§ Exercise inputs
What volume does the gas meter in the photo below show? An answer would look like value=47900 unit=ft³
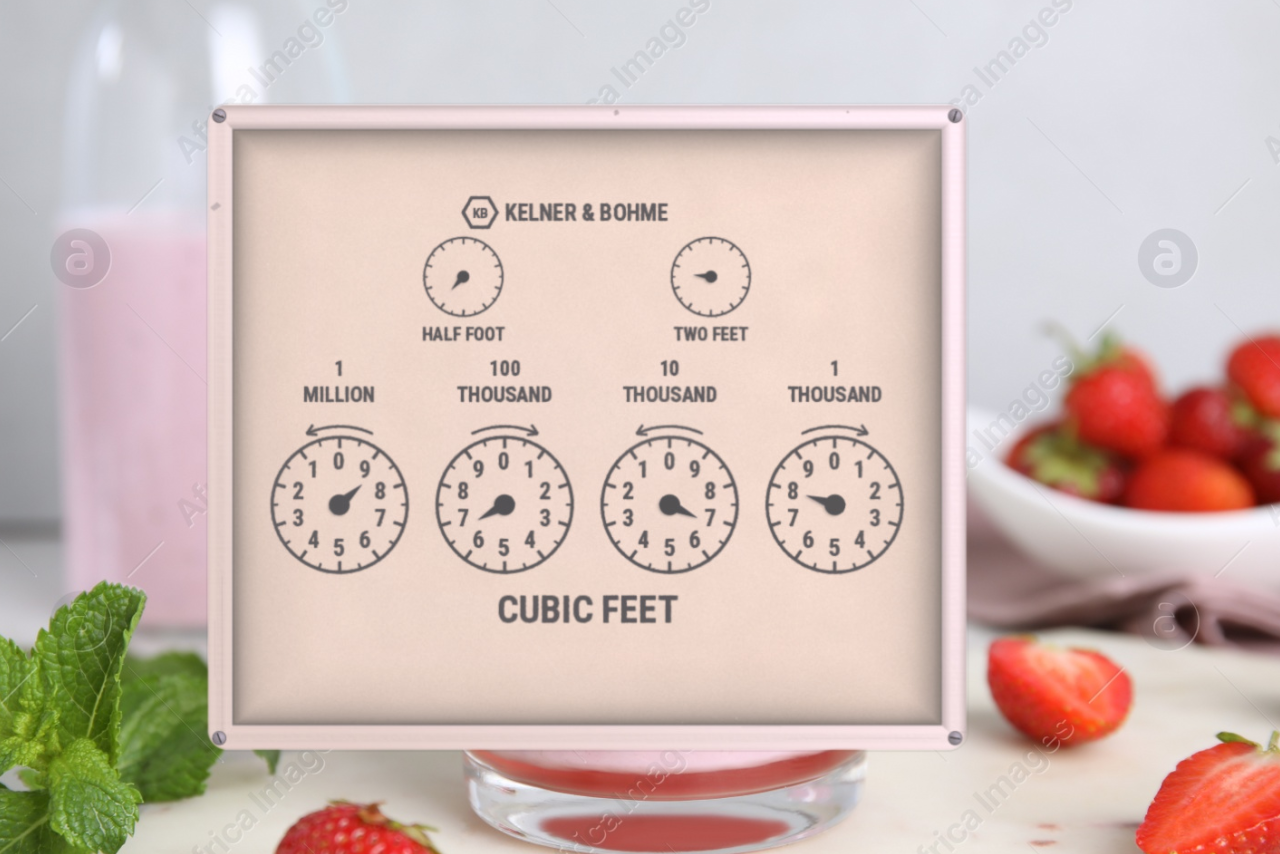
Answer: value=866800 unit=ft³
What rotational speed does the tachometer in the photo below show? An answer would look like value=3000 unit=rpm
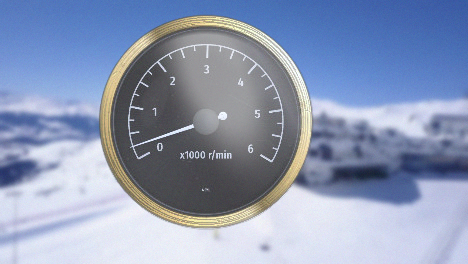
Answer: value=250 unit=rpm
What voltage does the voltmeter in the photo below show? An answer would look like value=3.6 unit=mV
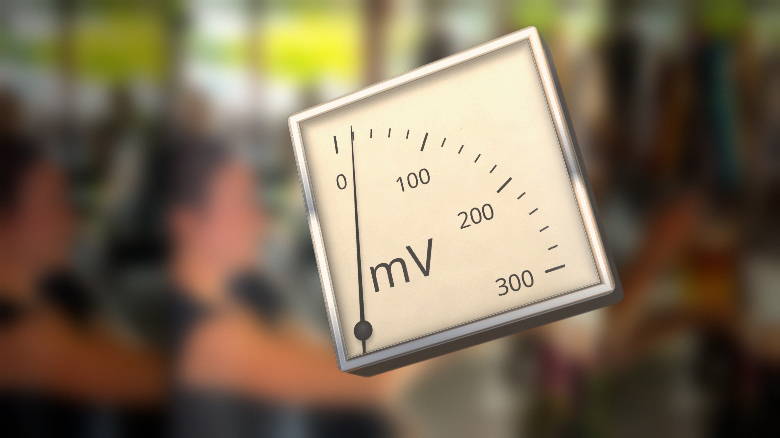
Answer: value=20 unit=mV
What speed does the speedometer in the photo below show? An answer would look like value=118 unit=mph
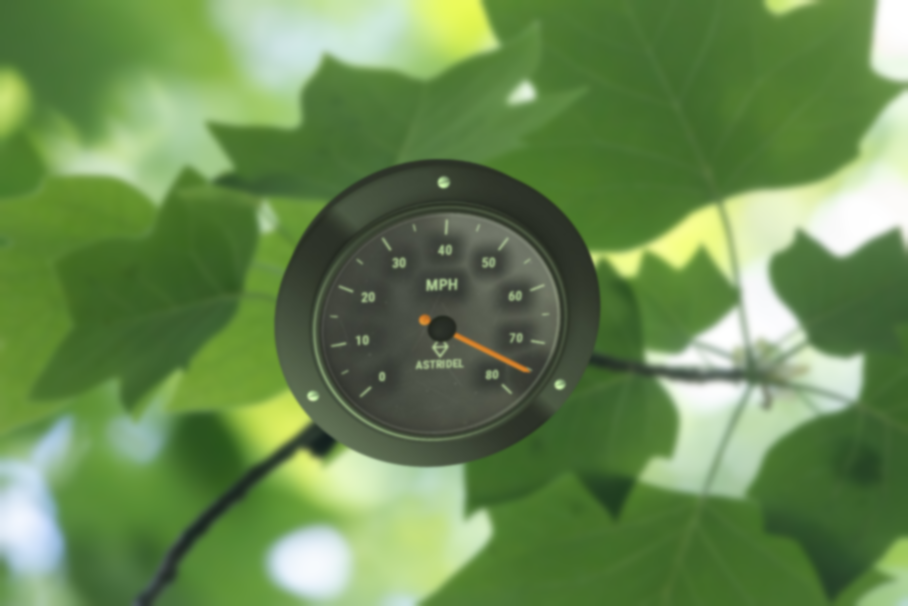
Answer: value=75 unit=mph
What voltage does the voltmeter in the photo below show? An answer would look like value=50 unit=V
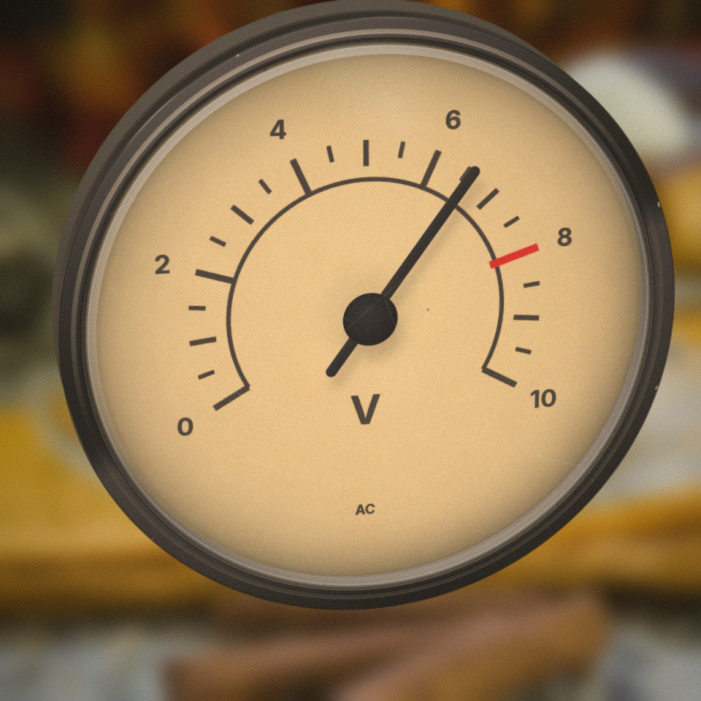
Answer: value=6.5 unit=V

§ Task
Rewrite the lines above as a numbered list, skipping any blank lines and leaving out the pictures.

§ The completed task
1. What volume does the gas meter in the photo below show? An answer would look like value=47900 unit=ft³
2. Answer: value=866800 unit=ft³
3. What rotational speed does the tachometer in the photo below show? An answer would look like value=3000 unit=rpm
4. Answer: value=250 unit=rpm
5. What voltage does the voltmeter in the photo below show? An answer would look like value=3.6 unit=mV
6. Answer: value=20 unit=mV
7. What speed does the speedometer in the photo below show? An answer would look like value=118 unit=mph
8. Answer: value=75 unit=mph
9. What voltage does the voltmeter in the photo below show? An answer would look like value=50 unit=V
10. Answer: value=6.5 unit=V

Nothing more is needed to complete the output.